Poniżej możecie obejrzeć wspomniany wcześniej filmowy zwiastun. Warto podkreślić, że Fragile ma wykorzystywać możliwości kontrolerów konsoli Nintendo. Wii Remote posłuży nam na przykład za latarkę. Zapraszamy także do ostatniej galerii tej ciekawej produkcji.
W Japonii to profit murowany. Grafika stoi na przyzwoitym poziomie i w ogóle klimat tego czegoś nie wiem dlaczego ale mi się podoba.
Fajna stylizacja anime, wraca moda na post apokaliptyczne klimaty, oby fallout nie zginął w tym nurcie.

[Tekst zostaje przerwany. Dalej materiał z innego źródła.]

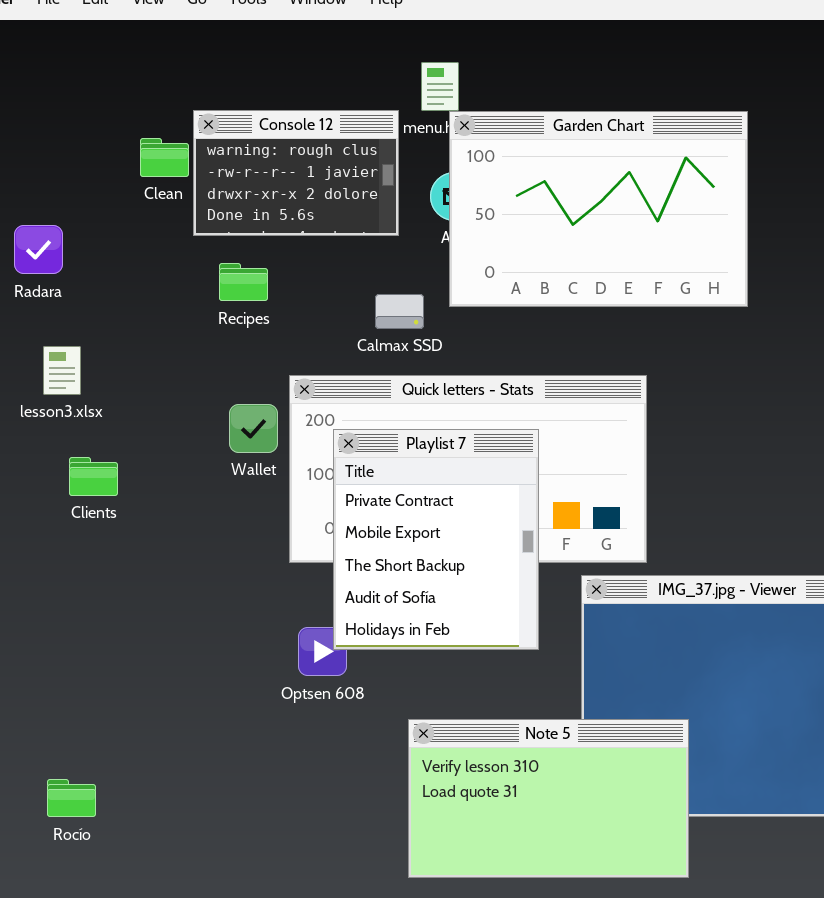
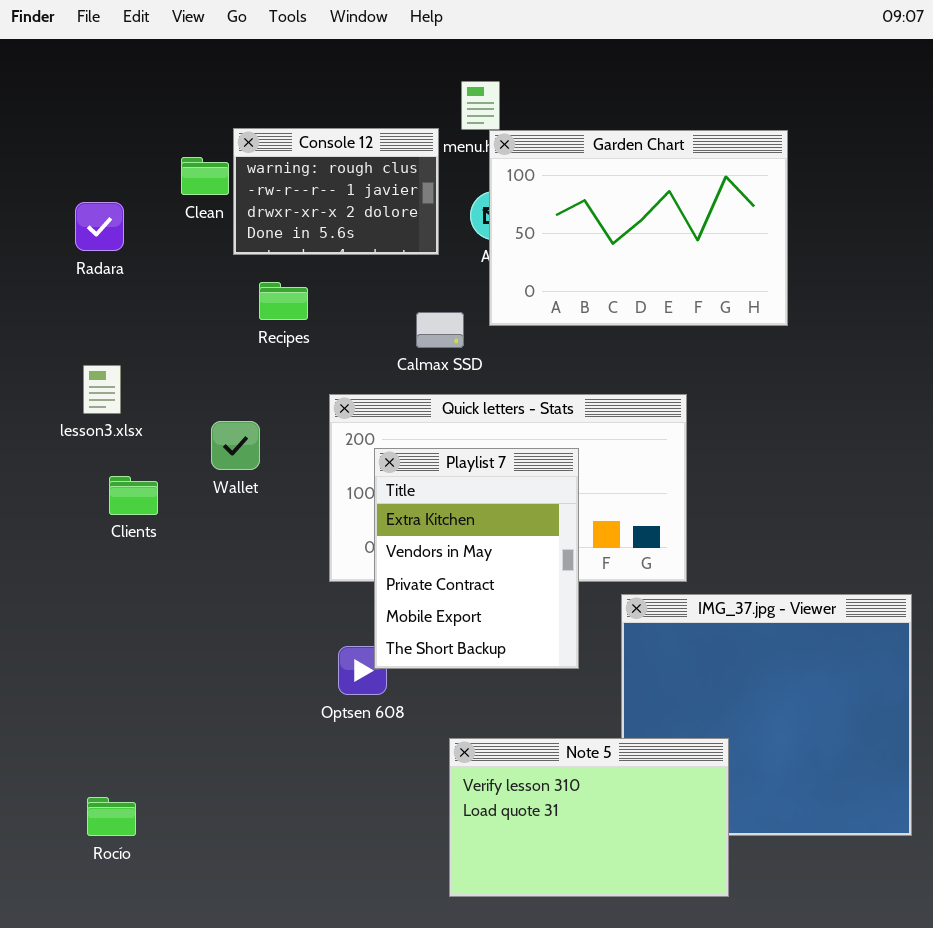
Radara: [14,225,63,274] -> [75,202,124,251], moved
Wallet: [229,404,278,453] -> [211,421,260,470], moved
Playlist 7: [333,429,539,650] -> [374,448,579,669], scrolled up 2 rows

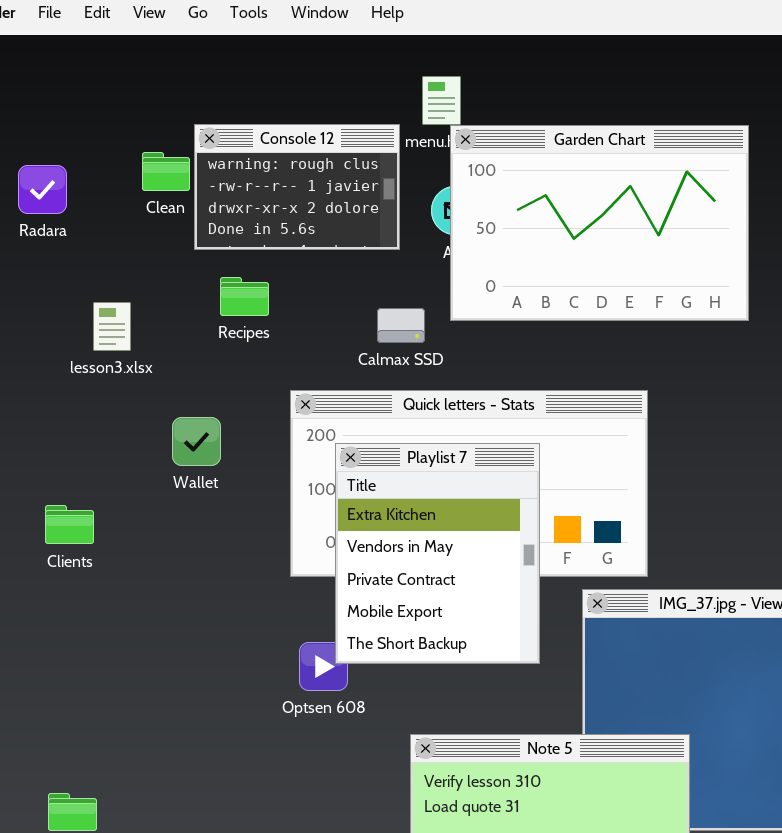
Radara: [75,202,124,251] -> [18,165,67,214], moved
lesson3.xlsx: [83,365,121,414] -> [93,302,131,351], moved
Clients: [109,476,158,515] -> [45,505,94,544], moved

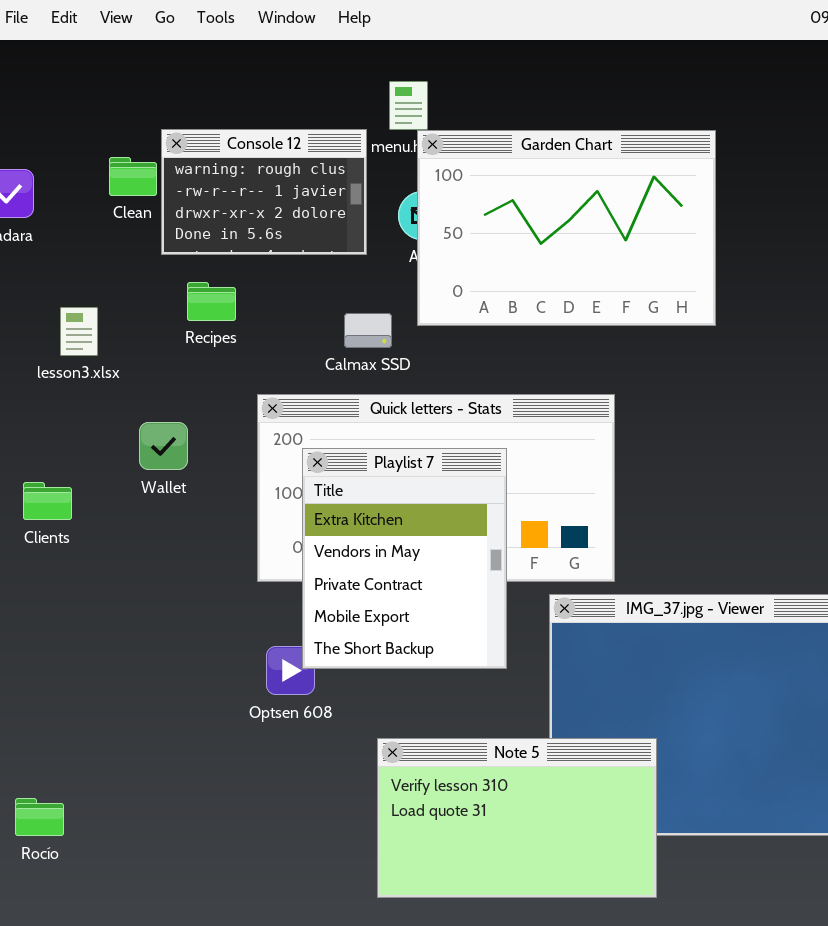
Clients: [45,505,94,544] -> [23,482,72,520], moved

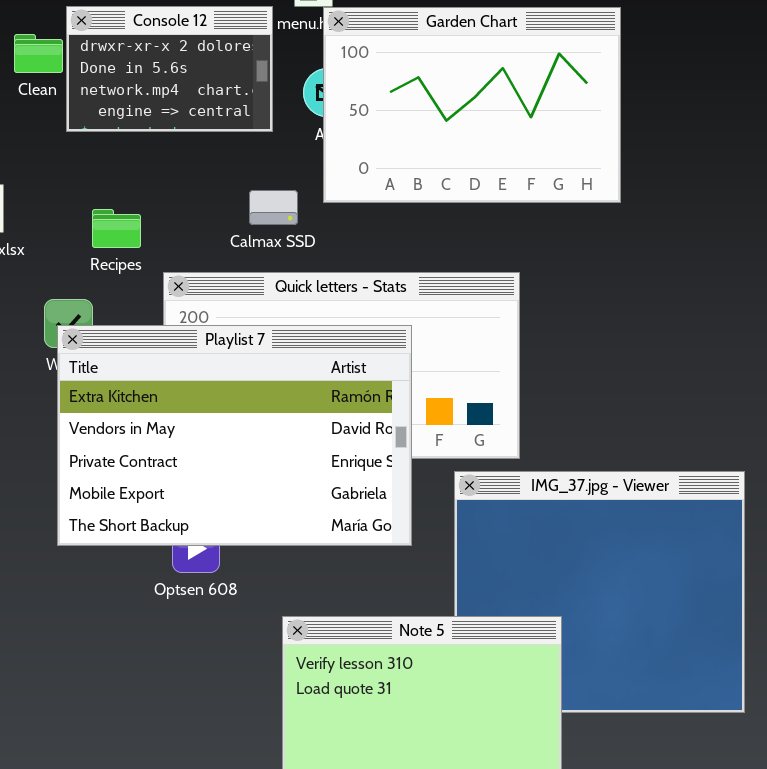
Console 12: [161,129,367,255] -> [66,6,273,132], scrolled down 2 rows
Recipes: [187,282,236,321] -> [92,209,141,248], moved
Playlist 7: [302,448,507,669] -> [57,325,412,546], resized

Bardzo, bardzo fajna powiem. Ładna, choć nie krzykliwa oprawa wizualna, miła fabuła (troszkę wyciskacz łez, ale to przecież jRPG) i klimat post-apo zmieszany ze wschodnim mistycyzmem który tylko sprytne dźapońce 🙂 zrobić potrafią i w taki sposób to cudnie zamieszać i wstrząsnąć. Fallout to zupełnie inna parafia.
Nice, już się wciągnąłem w klimacik. Szkoda, że nie wychodzi na 360′. No i jestem pod wrażeniem nawet tak mało znaczącej rzeczy jak samo przygotowanie trailera. Naprawdę świetnie zrobione! U nas „najfajniejszym” trailerem jest Marcus z Gears of War ciągnący Loctusa i wkraczający z UWAAAAAAAAAAA na pole bitwy. Japońce robią naprawdę piękne gry. Wystarczy porównać serie Final Fantasy z serią The Elder Scrolls. Obie gry są RPG’ami – jednak w dziełach chlebaków z Betshedy zawsze kuleje trochę scenariusz ;).
prawie robi wielką różnicę 🙂
nieżle sie zapowiada a trailer naprawde full pro prawie jak serial albo film
Wygląda ot klasycznie, schematycznie, na nasze realia nazwał bym to romansidłem. Jednak Japończycy mają to do siebie, że historia najprostsza, najbardziej klasyczna i schematyczna, wprost przewidywalna nadal zaskakuje.
Więcej tak zapowiadających się gier na Wii! Więcej tak zapowiadających się gier na konsole (w dobie FPSów i innych dennych strzelanek). A co do porównań do Fallouta. Japończycy od dawna lubują się w takich postapokaliptycznych klimatach – anime, manga. Tylko gier jakoś niewiele sobie przypominam : ). I dobrze, że coś takiego jak Fragile ma się pojawić.